For more than a decade, McLaurin has used the gift of music to teach English to non-native international students at Wake Technical Community College in Raleigh. Her methods have proved both innovative and successful; McLaurin was recently awarded a community college systemwide volunteer award for her ESL classes.
The story goes back farther than just the past decade, however.
“I have to thank Stella for getting me into music,” McLaurin said. “She used to organize what she called ‘the autumn leaf train excursion’ that went between West Jefferson and Abingdon, Va., and I always did my best to go along.”
McLaurin’s musical journey began decades ago, on the Virginia Creeper, while working for Stella Anderson, owner and editor of The Skyland Post, which later became the Jefferson Post.
Those trips included groups of high school students that sang songs and performed for the passengers. “I approached Stella about playing with those groups, so I could go on the train trips,” said McLaurin. “Stella asked me what I played, and I said, ‘Nothing.’ She told me that if I learned to play, I could come along.”
McLaurin, with Sears and Roebuck catalog in hand, set out to find an instrument to play. “I settled on a baritone ukulele because it fit my tiny hands. I learned three or four chords and went back to Stella. True to her word, she included me on the trips,” McLaurin said, laughing.
“We had a lot of fun, and for that I thank Stella; I’ve played ever since. She really believed in young people,” said McLaurin.
Years later, McLaurin again turned to music when seeking a way to connect with international students and share with them the love of Christ. After successful mission trips abroad, McLaurin continually felt the tug to return home.
“I had such a heart for internationals, but I just kept feeling like I needed to return home to Raleigh,” said McLaurin. “I couldn’t quite figure it out. I felt like we were doing good work, but something always told me I needed to come back to the States.”
McLaurin said a chance introduction to an English as a Second Language (ESL) instructor sparked her imagination; after an ESL certification earned at Duke University, McLaurin started her volunteer work mere blocks from her home.
“Here I’d spent so much time trying to figure out how to help people around the world,” said McLaurin, “and I never saw that so many people could use my help just down the road. I walked four blocks from my house to the classroom. The Lord had brought my international work to Raleigh.”
The first year, McLaurin worked with people from 91 different nations, but only introduced music after it was mentioned by another ESL teacher.
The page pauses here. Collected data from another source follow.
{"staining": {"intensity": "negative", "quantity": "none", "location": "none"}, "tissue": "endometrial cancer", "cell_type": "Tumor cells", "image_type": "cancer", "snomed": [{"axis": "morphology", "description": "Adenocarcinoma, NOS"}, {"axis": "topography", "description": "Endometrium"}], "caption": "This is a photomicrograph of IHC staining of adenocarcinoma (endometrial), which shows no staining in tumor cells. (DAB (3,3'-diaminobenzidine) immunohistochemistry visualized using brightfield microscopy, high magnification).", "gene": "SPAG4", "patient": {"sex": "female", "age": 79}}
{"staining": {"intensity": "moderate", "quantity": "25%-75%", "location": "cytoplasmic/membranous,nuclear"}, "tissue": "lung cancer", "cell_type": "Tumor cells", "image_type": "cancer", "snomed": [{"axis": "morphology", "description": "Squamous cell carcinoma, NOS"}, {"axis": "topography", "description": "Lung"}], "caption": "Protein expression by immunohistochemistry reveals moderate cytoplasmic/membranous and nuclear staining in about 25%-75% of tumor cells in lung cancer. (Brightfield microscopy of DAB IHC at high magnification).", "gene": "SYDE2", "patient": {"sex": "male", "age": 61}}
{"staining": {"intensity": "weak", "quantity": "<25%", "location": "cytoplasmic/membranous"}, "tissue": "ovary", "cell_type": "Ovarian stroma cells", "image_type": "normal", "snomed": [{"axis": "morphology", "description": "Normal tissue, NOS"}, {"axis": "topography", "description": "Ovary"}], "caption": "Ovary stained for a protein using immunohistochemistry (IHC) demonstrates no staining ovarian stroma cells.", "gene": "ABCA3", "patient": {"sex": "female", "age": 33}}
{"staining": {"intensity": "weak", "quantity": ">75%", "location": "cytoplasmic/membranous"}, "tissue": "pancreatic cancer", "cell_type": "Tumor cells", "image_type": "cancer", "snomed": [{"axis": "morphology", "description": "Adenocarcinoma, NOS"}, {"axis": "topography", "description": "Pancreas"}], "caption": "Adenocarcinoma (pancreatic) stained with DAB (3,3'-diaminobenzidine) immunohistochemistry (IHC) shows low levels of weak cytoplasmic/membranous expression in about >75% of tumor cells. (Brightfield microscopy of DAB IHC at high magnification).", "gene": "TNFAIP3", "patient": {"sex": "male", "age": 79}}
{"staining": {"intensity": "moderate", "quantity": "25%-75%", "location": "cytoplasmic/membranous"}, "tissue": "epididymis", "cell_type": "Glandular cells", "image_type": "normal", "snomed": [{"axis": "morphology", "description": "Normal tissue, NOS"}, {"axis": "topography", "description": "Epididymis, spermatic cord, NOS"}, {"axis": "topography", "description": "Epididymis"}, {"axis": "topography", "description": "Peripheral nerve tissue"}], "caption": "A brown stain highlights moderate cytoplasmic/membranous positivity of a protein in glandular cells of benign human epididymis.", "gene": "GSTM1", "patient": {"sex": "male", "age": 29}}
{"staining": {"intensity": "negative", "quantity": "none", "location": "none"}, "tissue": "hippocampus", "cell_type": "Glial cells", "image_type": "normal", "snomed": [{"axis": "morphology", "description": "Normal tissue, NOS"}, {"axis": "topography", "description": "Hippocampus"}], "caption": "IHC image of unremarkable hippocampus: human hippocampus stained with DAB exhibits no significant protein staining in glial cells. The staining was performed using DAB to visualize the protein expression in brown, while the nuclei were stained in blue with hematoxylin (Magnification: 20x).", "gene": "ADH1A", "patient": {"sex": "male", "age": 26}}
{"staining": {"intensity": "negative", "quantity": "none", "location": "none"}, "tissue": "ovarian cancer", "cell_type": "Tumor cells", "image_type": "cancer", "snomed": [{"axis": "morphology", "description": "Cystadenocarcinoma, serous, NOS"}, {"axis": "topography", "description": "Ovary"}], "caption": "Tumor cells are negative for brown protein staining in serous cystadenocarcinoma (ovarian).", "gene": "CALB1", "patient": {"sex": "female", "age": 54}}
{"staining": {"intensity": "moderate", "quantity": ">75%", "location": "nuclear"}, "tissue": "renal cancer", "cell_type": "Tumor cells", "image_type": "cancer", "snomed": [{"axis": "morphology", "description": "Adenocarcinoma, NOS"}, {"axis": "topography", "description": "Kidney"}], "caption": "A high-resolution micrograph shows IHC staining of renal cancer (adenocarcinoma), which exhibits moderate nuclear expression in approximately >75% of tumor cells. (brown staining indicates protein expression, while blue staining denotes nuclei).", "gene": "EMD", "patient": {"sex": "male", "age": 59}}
“The students seemed to enjoy it, and it seemed to help, so I went to six different ESL classes a week, and we’d work with the students on songs,” said McLaurin.
Today, she helps students to write songs in English and perform them.
“These people come from so many different cultures, and it’s a bittersweet experience for many of them,” said McLaurin. “We try to provide language lessons and encouragement, so they could tell their stories and express what they’re feeling in this new place.”
McLaurin said helping students write songs about their life in their home country, and the challenges they face in their new home, provides an emotional hook that helps people learn English.
“There is music in every culture, it crosses borders,” said McLaurin. “We just help people take everything they’re feeling and put it to song. It’s emotional and gives the students confidence that they can be successful learning English.”
So far, McLaurin seems to be breaking new ground in the ESL field.
“We’ve talked with ESL teachers all across the nation, and nobody else seems to be doing it quite like this,” said McLaurin. “We seem to be the first that use music in this manner.”
McLaurin’s efforts even extend beyond the classroom to include organizing trips for international students that help them feel more at home in the United States, including bringing groups of students to western North Carolina, and West Jefferson.
“We try to open someone’s home for lunch or dinner, so the students can get an idea what a typical American home might be like,” said McLaurin. “It helps the students get acclimated quicker, and it’s so much fun.”
McLaurin said she plans to continue using music in the classroom, and hopes to create teaching material that might help spread the method to other classrooms.
“We have so much fun, and music seems to be very helpful in teaching,” said McLaurin. “I’d like to spread the method, so other ESL teachers can try it, too.”